Extrait retenu:
Dans cette seconde note, il sera question de revenir plus en détails sur les canaux de vulnérabilité des provinces et des gouvernements locaux. Il s’agira d’identifier les sources de risques et d’analyser les ramifications avec le secteur immobilier et d’autres acteurs, plus particulièrement les fameux LGFV (Local Government Financing Vehicle).

La crise immobilière : l’élément déclencheur des fragilités des comptes publics des gouvernementaux locaux

Depuis 2021, la Chine fait face à un ensemble de vents contraires sur le marché immobilier et cette crise semble perdurer : chute continue des prix, des ventes, de l’investissement, des mises en chantier, etc. La crise immobilière a également révélé des fragilités parmi les gouvernements locaux (GL), plongés dans une zone de turbulences (une annexe est disponible en fin d’article pour mieux comprendre les liens entre GL et secteur de l’immobilier).

Consigne 1:
Recopiez mot pour mot l'intégralité de l'extrait sur les gouvernements locaux chinois et la crise immobilière.

Informations présentées:
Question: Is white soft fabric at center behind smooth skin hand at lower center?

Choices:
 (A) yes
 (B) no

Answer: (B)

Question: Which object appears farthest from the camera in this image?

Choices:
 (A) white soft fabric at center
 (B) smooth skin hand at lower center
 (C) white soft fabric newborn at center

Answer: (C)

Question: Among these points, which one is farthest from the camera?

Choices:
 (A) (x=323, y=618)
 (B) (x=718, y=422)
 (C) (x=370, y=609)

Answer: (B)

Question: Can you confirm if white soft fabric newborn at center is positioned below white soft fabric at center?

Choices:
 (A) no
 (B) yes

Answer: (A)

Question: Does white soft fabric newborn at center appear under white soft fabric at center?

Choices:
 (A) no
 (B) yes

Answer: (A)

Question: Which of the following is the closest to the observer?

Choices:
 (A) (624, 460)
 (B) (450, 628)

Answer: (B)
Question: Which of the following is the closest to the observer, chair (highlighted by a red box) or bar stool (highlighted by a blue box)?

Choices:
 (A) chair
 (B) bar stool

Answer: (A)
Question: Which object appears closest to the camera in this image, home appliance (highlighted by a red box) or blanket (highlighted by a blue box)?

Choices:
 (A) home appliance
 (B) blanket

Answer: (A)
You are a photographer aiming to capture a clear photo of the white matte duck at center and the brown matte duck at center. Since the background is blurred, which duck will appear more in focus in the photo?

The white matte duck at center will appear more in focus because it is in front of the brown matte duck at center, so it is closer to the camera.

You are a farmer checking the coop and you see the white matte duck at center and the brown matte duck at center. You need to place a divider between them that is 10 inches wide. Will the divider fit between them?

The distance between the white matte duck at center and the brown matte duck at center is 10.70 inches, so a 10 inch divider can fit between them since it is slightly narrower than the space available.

Consigne 2:
Relevez chaque ligne des enregistrements où figure la chaîne "appears".

Réponse attendue 1:
Dans cette seconde note, il sera question de revenir plus en détails sur les canaux de vulnérabilité des provinces et des gouvernements locaux. Il s’agira d’identifier les sources de risques et d’analyser les ramifications avec le secteur immobilier et d’autres acteurs, plus particulièrement les fameux LGFV (Local Government Financing Vehicle).

La crise immobilière : l’élément déclencheur des fragilités des comptes publics des gouvernementaux locaux

Depuis 2021, la Chine fait face à un ensemble de vents contraires sur le marché immobilier et cette crise semble perdurer : chute continue des prix, des ventes, de l’investissement, des mises en chantier, etc. La crise immobilière a également révélé des fragilités parmi les gouvernements locaux (GL), plongés dans une zone de turbulences (une annexe est disponible en fin d’article pour mieux comprendre les liens entre GL et secteur de l’immobilier).

Réponse attendue 2:
Question: Which object appears farthest from the camera in this image?
Question: Which object appears closest to the camera in this image, home appliance (highlighted by a red box) or blanket (highlighted by a blue box)?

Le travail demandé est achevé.